Résumé de la décision
La décision concerne la requête de Mme B, qui a demandé la suspension de l'exécution d'une décision administrative du 19 janvier 2024, par laquelle la préfète de police des Bouches-du-Rhône a suspendu la validité de son permis de conduire. Le juge des référés du tribunal administratif de Marseille a rejeté cette demande le 21 février 2024, estimant qu'aucun moyen n'était de nature à créer un doute sérieux quant à la légalité de la décision contestée. Mme B n'ayant pas confirmé le maintien de sa requête dans le délai imparti, elle est réputée s'être désistée. L'ordonnance donne acte de ce désistement.
Arguments pertinents
1. Rejet de la demande de suspension : Le juge des référés a rejeté la requête de Mme B en raison de l'absence de moyens susceptibles de créer un doute sérieux sur la légalité de la décision de suspension de son permis. Cela souligne l'importance de la nécessité d'un argumentaire solide pour justifier une demande de suspension.
> "aucun moyen n'était propre à créer, en l'état de l'instruction, un doute sérieux quant à la légalité de la décision attaquée."

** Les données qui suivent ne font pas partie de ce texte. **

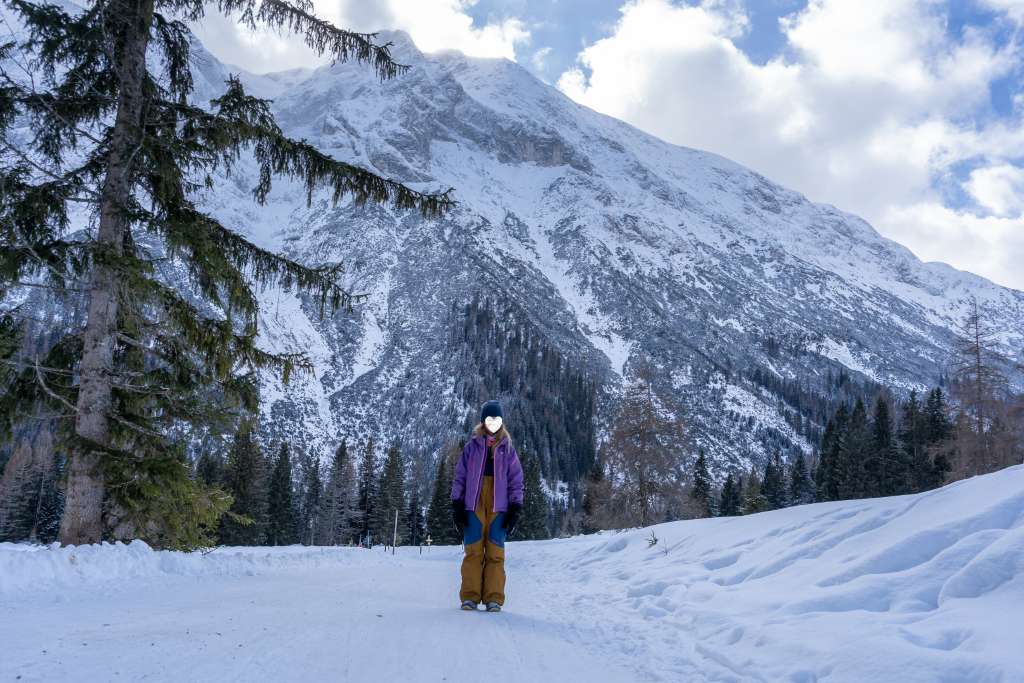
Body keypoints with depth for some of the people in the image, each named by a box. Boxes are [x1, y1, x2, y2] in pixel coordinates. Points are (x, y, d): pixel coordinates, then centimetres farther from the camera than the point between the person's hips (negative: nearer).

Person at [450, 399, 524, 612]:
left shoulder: (508, 449, 11)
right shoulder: (472, 446, 10)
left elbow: (516, 479, 9)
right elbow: (460, 476, 9)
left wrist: (515, 508, 1)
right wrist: (457, 504, 1)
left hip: (498, 506, 0)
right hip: (474, 504, 0)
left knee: (495, 552, -2)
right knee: (473, 551, -2)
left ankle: (494, 597, 1)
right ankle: (470, 597, 1)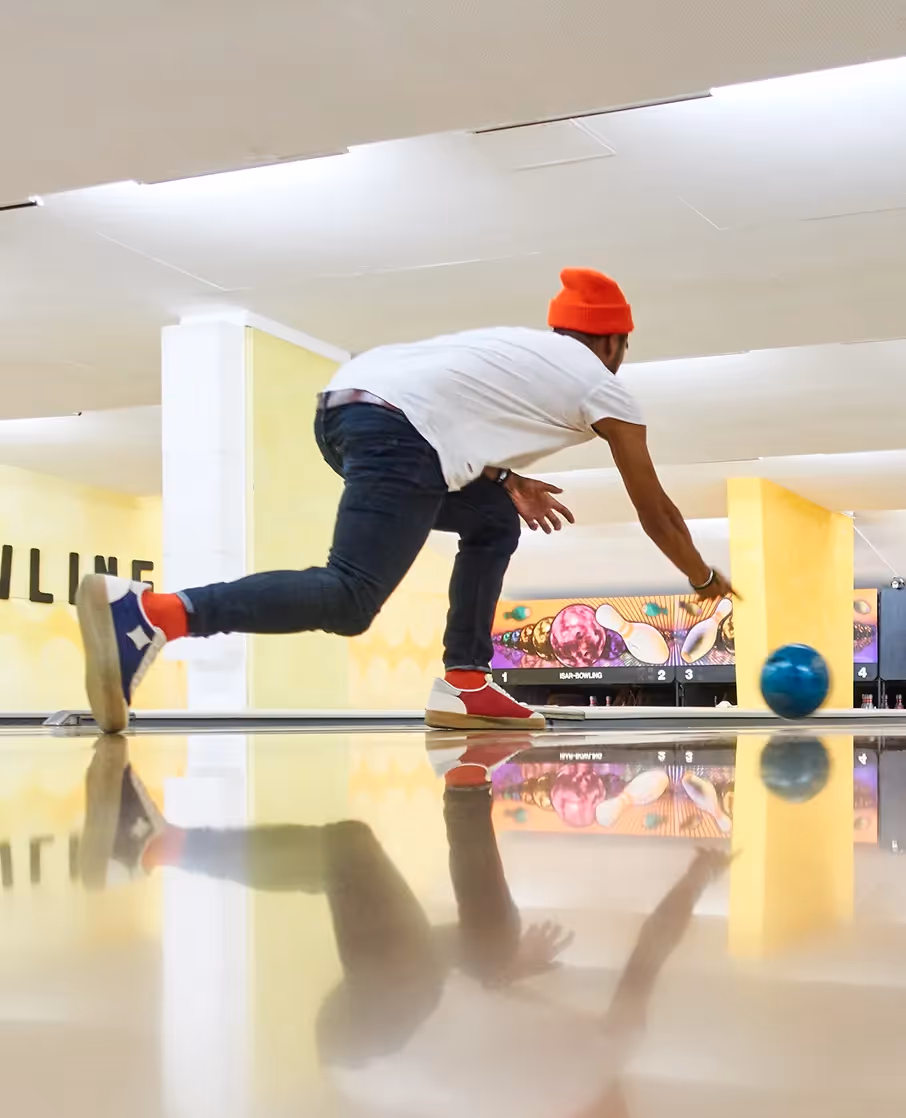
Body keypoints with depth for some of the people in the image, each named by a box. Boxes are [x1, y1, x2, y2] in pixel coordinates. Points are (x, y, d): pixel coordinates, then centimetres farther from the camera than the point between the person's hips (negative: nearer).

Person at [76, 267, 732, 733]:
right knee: (350, 600, -19)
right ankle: (150, 612, -37)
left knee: (494, 522, 25)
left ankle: (465, 685, 15)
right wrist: (706, 579, 39)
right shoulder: (604, 389, 20)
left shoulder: (521, 345, 36)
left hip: (348, 398, 9)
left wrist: (507, 481, 31)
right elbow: (654, 509, 26)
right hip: (399, 425, -9)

2. Délai de confirmation : Selon l'article R. 612-5-2 du code de justice administrative, le requérant doit confirmer le maintien de sa requête dans un délai d'un mois après notification du rejet. L'absence de confirmation entraîne un désistement réputé.
> "A défaut, le requérant est réputé s'être désisté."
Interprétations et citations légales
1. Article R. 612-5-2 du code de justice administrative : Cet article précise les conditions dans lesquelles un requérant doit confirmer le maintien de sa demande après un rejet. Il établit un cadre clair pour le traitement des désistements, soulignant l'importance de la diligence du requérant dans la procédure.
> "En cas de rejet d'une demande de suspension [...] il appartient au requérant [...] de confirmer le maintien de sa requête dans un délai d'un mois à compter de la notification de ce rejet."
2. Article R. 222-1 du code de justice administrative : Cet article permet au président de la formation de jugement de donner acte des désistements. Cela montre que le cadre juridique prévoit des mécanismes pour formaliser les désistements, garantissant ainsi la clarté et l'efficacité des procédures administratives.
> "les présidents de formation de jugement des tribunaux [...] peuvent, par ordonnance : / donner acte des désistements."
Conclusion
La décision du juge des référés illustre l'importance de la rigueur procédurale dans le cadre des demandes de suspension d'exécution de décisions administratives. Le rejet de la requête de Mme B, fondé sur l'absence de moyens sérieux, et son désistement réputé, mettent en lumière les exigences légales auxquelles les requérants doivent se conformer pour faire valoir leurs droits. Les articles du code de justice administrative cités renforcent cette analyse en établissant des règles claires sur le traitement des demandes et des désistements.